All Decked Out

Bold color and an innovative layout enliven a gloomy South End terrace.

When Priscilla and Stanley Sneider purchased a pre-construction condo in the South End’s Atelier 505 building, they imagined enjoying city views from their new terrace. Coming from a Chestnut Hill condo with a much-loved deck, the couple wanted this urban outdoor space for frequent dinner parties, after-work glasses of wine, and weekend newspaper-browsing.

But the Sneiders’ visions were dashed when they finally moved into their fourth-floor unit and found the north-facing deck perpetually cast in shadow. Any views were cut off by the deck’s 7-foot high wood-clad fence. Worse still, their condo’s floor-to-ceiling windows constantly reminded them of the claustrophobically dreary view.

Luckily, the couple’s Realtor put them in touch with Scott Carman and Jane Choi of Roxbury-based c2|studio. A pair of Harvard-trained architects with a landscaping background, they were up for the challenge. “We decided to transform the deck into a light box with indirect illumination,” Carman says.

Because the condo association prohibited removing the high walls, c2|studio attached etched glass panels directly to the interior structural supports and sealed the joints between the panels with roofing membrane to prevent light from disturbing the neighbors. The glass sits in a grooved steel ridge that conceals LED lighting.

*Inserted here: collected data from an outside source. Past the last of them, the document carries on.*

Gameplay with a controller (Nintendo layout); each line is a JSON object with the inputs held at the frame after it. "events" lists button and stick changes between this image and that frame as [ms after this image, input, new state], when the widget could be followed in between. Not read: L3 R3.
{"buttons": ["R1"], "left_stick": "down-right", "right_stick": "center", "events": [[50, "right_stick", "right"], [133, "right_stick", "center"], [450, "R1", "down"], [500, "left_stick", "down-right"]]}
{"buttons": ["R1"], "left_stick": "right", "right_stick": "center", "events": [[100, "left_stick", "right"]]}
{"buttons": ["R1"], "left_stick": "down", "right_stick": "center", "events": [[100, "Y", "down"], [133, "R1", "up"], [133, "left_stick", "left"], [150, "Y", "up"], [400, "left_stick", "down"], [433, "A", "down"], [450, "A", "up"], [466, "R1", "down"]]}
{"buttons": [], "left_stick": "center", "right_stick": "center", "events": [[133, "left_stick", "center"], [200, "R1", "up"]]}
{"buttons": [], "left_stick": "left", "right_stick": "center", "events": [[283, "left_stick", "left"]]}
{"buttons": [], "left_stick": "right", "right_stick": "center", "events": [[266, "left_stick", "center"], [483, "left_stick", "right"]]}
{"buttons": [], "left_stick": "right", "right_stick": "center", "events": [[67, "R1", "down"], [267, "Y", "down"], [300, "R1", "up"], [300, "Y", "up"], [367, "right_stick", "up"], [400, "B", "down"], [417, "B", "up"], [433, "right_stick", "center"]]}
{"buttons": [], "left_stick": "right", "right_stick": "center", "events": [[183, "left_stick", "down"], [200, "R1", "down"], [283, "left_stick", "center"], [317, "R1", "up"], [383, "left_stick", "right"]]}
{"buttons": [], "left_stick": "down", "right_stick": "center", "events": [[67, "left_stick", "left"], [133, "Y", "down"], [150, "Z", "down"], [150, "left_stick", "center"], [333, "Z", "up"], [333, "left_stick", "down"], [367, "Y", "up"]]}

The deck’s seating would serve as an extension of the Sneiders’ polished, minimalist interior. Carman and Choi enlisted Charlestown-based Custom Metalcraft to build hollow, brushed stainless steel benches that met the building’s stringent weight limits and also doubled as storage space.

Hauling the seating and landscaping soil to the fourth floor required a 500-ton crane, but everyone agrees the effort was entirely worthwhile. “I feel like I’m outside just by looking at the deck through the window,” says Priscilla. “The comfort and beauty of the space transformed our entire home.”